Myriam empocha l’argent sans ciller : c’était trois fois le prix de la course mais ça lui apprendrait à être désagréable quand on est si beau.

— Vous savez que je l’aurais fait pour rien, dit-elle quand même. Votre maman m’a beaucoup aidée quand je suis arrivée au dispensaire.

— Elle aiderait les pierres à se relever…

— Vous me comparez à une pierre ? s’étonna-t-elle d’un air charmant.

— Une pierre précieuse : en tout cas pour elle, s’empressa-t-il d’ajouter. Merci encore.

Elle le dévisagea. Les Zoulous avaient des formules de politesse parfois interminables mais cet étrange spécimen avait une idée derrière la tête et ses beaux yeux n’y changeraient rien.

— Je cherche un enfant, dit-il. Simon Mceli : il a été soigné ici il y a quelque temps. Un gamin qui doit avoir une dizaine d’années. Sa mère était une sangoma du township.

— Je ne sais pas, répondit-elle, les yeux dans le vague. Mais ça doit être noté quelque part…

Myriam semblait beaucoup plus intriguée par la cicatrice sur son front, qu’elle venait de remarquer.

— Vous pouvez me montrer ? insista-t-il.

L’infirmière acquiesça en soufflant bruyamment (heureusement qu’il était venu pour la remercier) et partit consulter les dossiers médicaux dans le bureau voisin. Myriam tira un casier métallique et inspecta les fiches des patients. Une chaleur moite régnait dans le réduit, elle pouvait sentir son souffle sur son épaule et un sentiment plus diffus, comme un malaise de se retrouver tous les deux, ici…

— Oui, dit-elle bientôt en extrayant une fiche du casier coulissant : Simon Mceli. Il est venu en janvier 2006.

— C’était quoi son problème ? De l’asthme ?

— Je n’ai pas le droit de vous le dire, répondit l’infirmière d’un air espiègle : je ne sais même pas si j’ai le droit de faire ce que je fais.

Il la trouvait marrante.

— On peut quand même connaître sa dernière adresse…

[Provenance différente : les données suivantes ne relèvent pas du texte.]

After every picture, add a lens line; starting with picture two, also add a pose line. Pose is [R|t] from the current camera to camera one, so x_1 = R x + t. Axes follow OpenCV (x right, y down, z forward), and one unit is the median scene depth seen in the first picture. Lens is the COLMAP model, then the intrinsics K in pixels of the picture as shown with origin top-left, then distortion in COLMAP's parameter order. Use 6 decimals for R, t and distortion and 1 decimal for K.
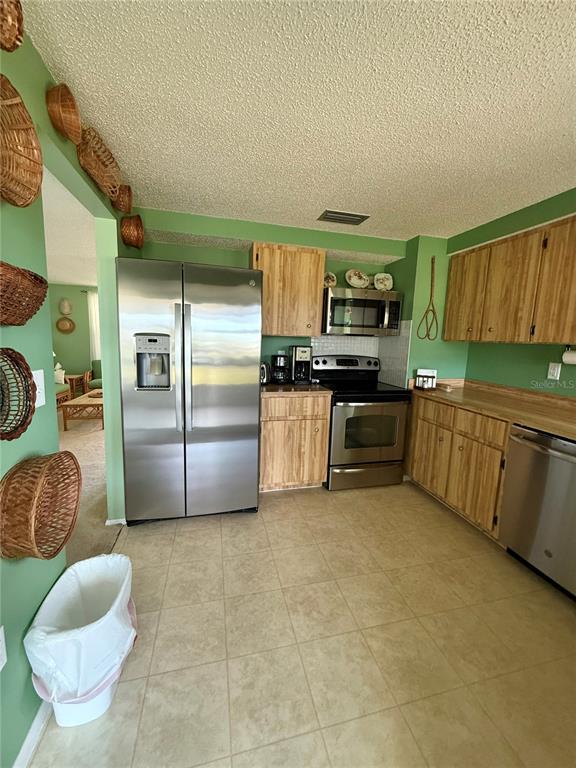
lens RADIAL K [[307.4, 0, 288.7], [0, 307.4, 382.3], [0, 0, 1]] dist [0.001203, -0.000077]
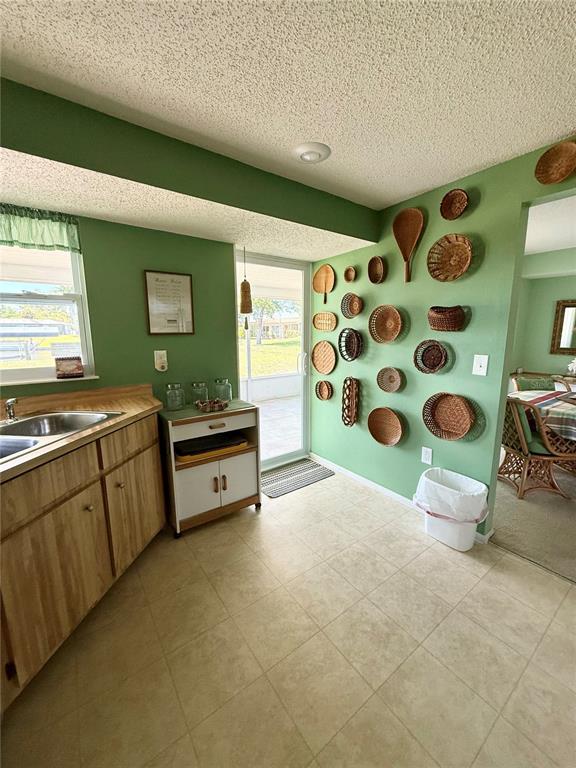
lens RADIAL K [[307.4, 0, 288.2], [0, 307.4, 382.5], [0, 0, 1]] dist [0.001203, -0.000077]
pose [[-0.924925, 0.035477, -0.378490, 0.457893], [-0.080925, 0.954440, 0.287221, -0.152292], [0.371436, 0.296287, -0.879915, 1.084319]]
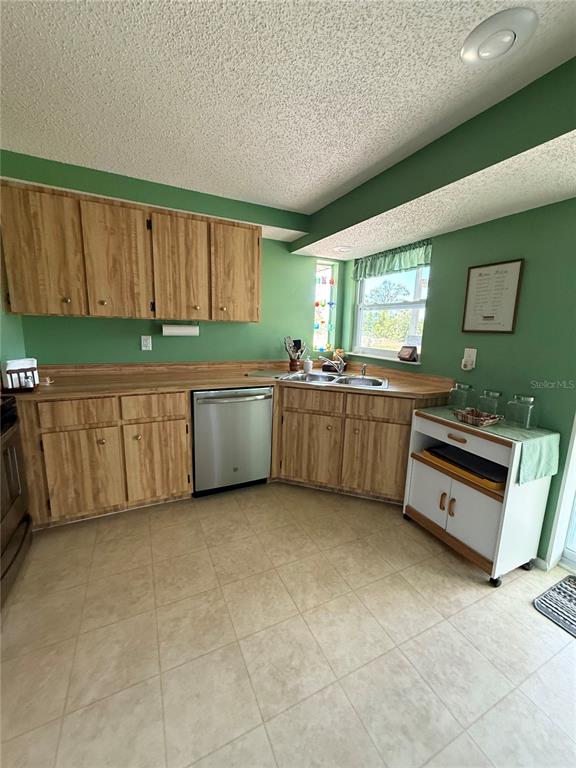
lens RADIAL K [[307.4, 0, 288.2], [0, 307.4, 382.2], [0, 0, 1]] dist [0.001203, -0.000077]
pose [[-0.208280, -0.213272, 0.954534, -0.382502], [0.105447, 0.965352, 0.238697, -0.118235], [-0.972368, 0.150369, -0.178574, 0.752918]]
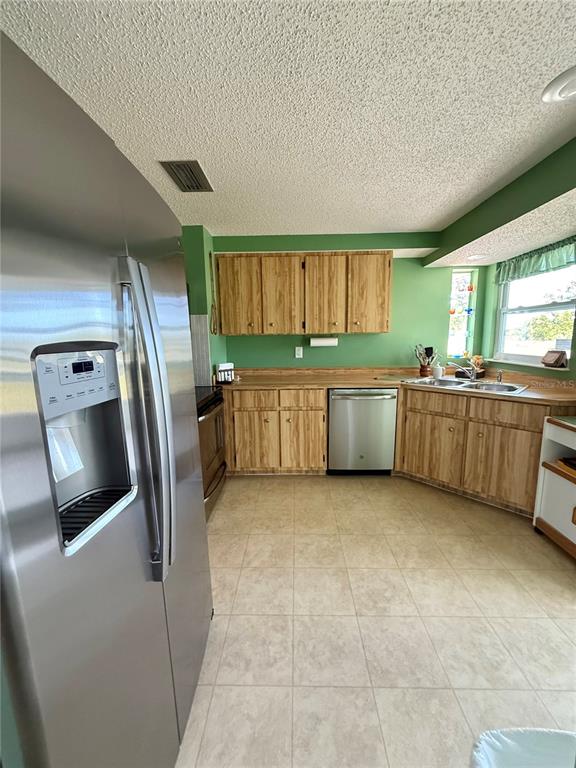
lens RADIAL K [[307.4, 0, 288.9], [0, 307.4, 382.4], [0, 0, 1]] dist [0.001203, -0.000077]
pose [[0.261842, -0.182480, 0.947702, -0.628616], [0.162128, 0.976324, 0.143196, -0.121382], [-0.951395, 0.116154, 0.285228, 0.669466]]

— 124 Bico Street, bloc C.

C’était à cinq minutes en voiture.

— Merci, dit-il.

Myriam avait chaud sous sa blouse blanche. Manque de ventilation. Elle chercha un mot d’esprit pour le retenir mais c’était comme si les murs ne voulaient plus d’eux. Il disparut dans un courant d’air.

Le bloc C était un quartier pauvre où se succédaient des maisons de tôles ondulées, souvent prolongées par des backyard shacks, ces cabanes d’arrière-cour construites comme pièces d’appoint. On y regardait la télévision quand le voisin l’avait, le temps qui passait sans vous sur le bord de la route. Le dernier bus de touristes envoyé en résilience post-apartheid ayant été dévalisé par un gang, on n’y voyait plus un Blanc, sinon les membres d’ONG implantées dans le township. Les tour-opérateurs s’étaient rabattus sur des minibus, moins ostentatoires, pour des visites ciblées : écoles, échoppes d’artisanat local, associations caritatives…

Bico Street : Neuman se gara près du compteur électrique, dont les fils arachnéens se dispersaient vers les taudis. Le numéro 124 était peint sur une boîte de conserve fixée devant la porte. Pas de nom, ni de boîte aux lettres — personne ne recevait jamais de courrier dans le township. Il frappa à la porte de contreplaqué qui, en s’ouvrant, faillit lui tomber sur les pieds.

Une femme apparut dans l’embrasure de la cabane, vêtue d’une petite robe d’acrylique satiné qui brillait surtout par son absence. La commissure de ses yeux trahissait des malheurs répétés et pas mal de nuits blanches. Elle se levait, visiblement.

— Qu’est-ce que c’est ? lança une voix d’homme dans son dos.